**List of tasks**
A. In the excerpt on B-vitamin deficiencies in young children, which B-vitamin deficiency was most often linked to concurrent risk factors?
B. Copy the part of the B-vitamin excerpt starting with "Evidence regarding potential" and going on through "in young children.".

START Document extract

Evidence regarding potential risk factors associated with the deficiencies of thiamine, riboflavin, folate, and B12 status in young children in LMIC contexts is lacking. In the present study, riboflavin deficiency was the B-vitamin most often associated with concurrent risk factors. These factors tended to cluster into three main categories: indicators of growth, indicators of iron status, and household wealth (SES and HFIAS). These findings are in accordance with previous studies which reported that riboflavin deficiency may influence iron metabolism [25]. Additional research is needed regarding the risk factors associated with deficiencies of B-vitamins in young children.

In this study, thiamine status was determined in RBC and eThDP concentrations were substantially lower than what has been reported among Cambodian children of the same age using the same laboratory assay [71]. Given that there was no universally accepted cut-off value for thiamine deficiency, we used a cut-off of < 70 nmol/L reported in the 1998 Institute of Medicine DRI chapter [51]. In sensitivity analyses using cut-offs values of < 120 and < 180 nmol/L reported by the previous studies, we found higher prevalences of thiamine deficiency in our study population but no impact on the prevalence of thiamine deficiency using the aforementioned cut-offs. Similarly, plasma folate concentrations were lower than what has been reported in children from other low-income countries [31, 32, 72]. In contrast, in the present study, plasma B12 concentrations were higher and riboflavin biomarker status was much worse compared to what has been reported in the previous studies [31, 32, 39, 41]. There is a need to assess B-vitamins in nationally representative surveys to better understand the extent of these deficiencies in vulnerable population groups.

END Document extract
START Recorded data

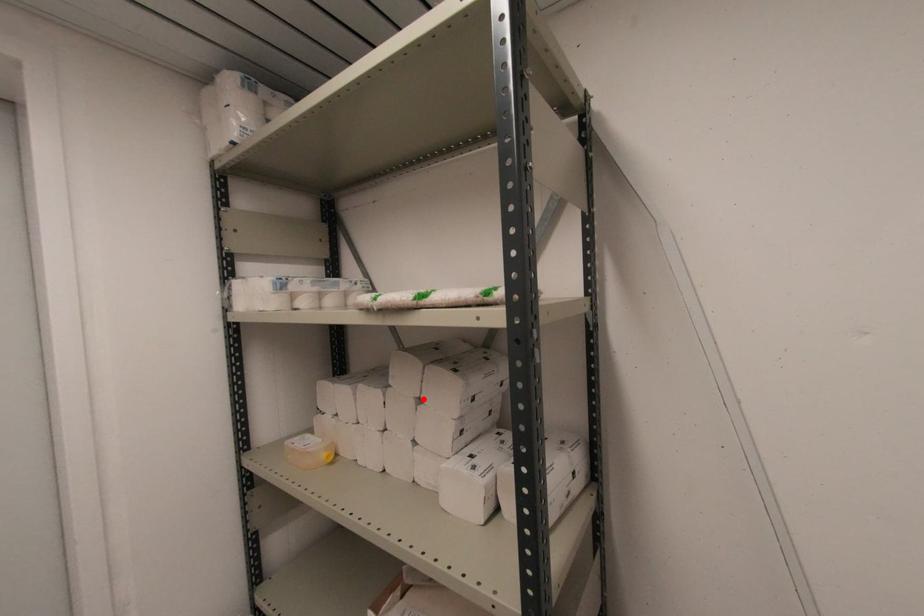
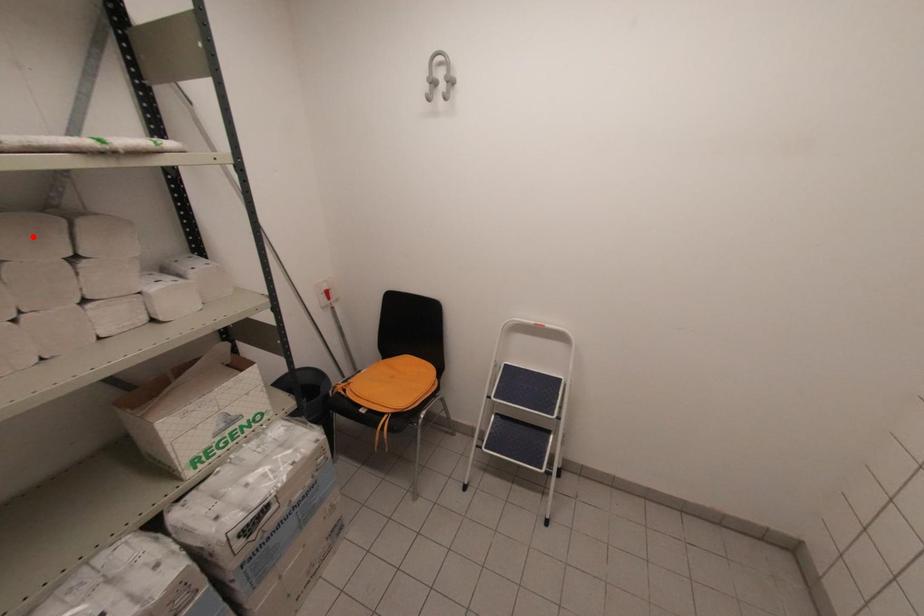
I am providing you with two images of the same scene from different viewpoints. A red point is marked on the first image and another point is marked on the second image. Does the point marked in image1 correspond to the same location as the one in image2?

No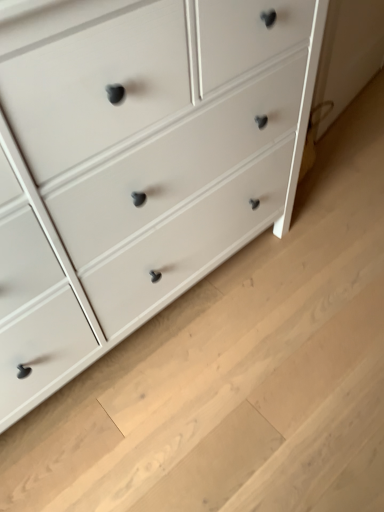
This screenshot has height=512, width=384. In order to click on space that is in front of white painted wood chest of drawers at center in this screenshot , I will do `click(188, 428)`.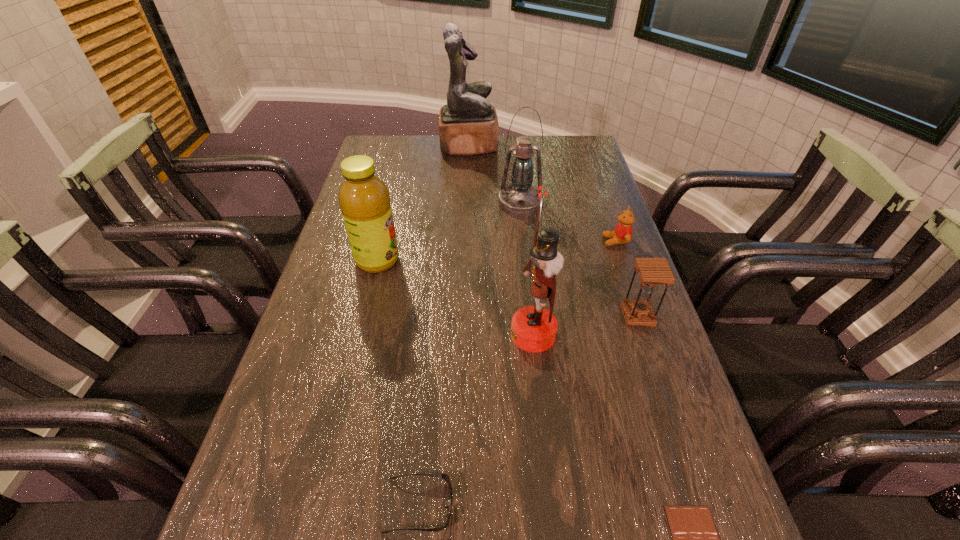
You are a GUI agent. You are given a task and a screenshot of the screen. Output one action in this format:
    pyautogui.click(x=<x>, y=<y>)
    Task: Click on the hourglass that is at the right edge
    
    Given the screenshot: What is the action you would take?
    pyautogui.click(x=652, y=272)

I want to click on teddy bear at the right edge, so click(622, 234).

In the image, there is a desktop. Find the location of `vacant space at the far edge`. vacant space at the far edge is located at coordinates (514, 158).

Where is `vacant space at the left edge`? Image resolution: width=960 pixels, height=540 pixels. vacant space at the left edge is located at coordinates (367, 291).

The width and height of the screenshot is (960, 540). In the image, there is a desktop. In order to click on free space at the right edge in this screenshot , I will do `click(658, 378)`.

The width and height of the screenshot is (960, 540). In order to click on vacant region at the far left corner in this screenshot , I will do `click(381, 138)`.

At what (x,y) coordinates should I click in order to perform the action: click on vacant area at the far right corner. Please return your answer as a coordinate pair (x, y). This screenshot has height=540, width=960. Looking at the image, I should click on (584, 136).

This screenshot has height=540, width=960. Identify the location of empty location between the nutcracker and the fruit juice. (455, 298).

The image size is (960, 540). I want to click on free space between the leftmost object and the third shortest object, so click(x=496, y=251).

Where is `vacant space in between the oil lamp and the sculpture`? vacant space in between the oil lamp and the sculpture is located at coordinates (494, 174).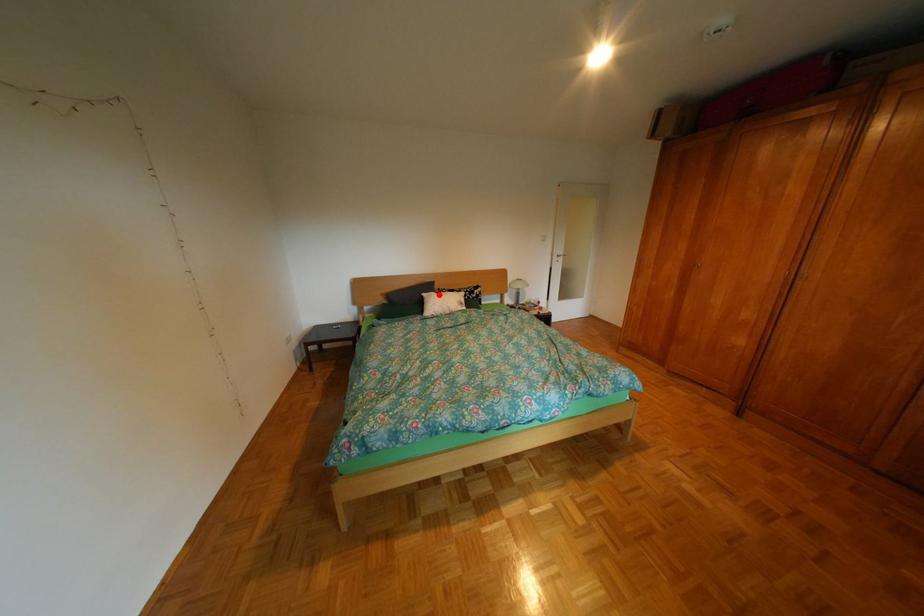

END Recorded data

**Answers for this exercise**
A. Riboflavin deficiency.

B.
Evidence regarding potential risk factors associated with the deficiencies of thiamine, riboflavin, folate, and B12 status in young children in LMIC contexts is lacking. In the present study, riboflavin deficiency was the B-vitamin most often associated with concurrent risk factors. These factors tended to cluster into three main categories: indicators of growth, indicators of iron status, and household wealth (SES and HFIAS). These findings are in accordance with previous studies which reported that riboflavin deficiency may influence iron metabolism [25]. Additional research is needed regarding the risk factors associated with deficiencies of B-vitamins in young children.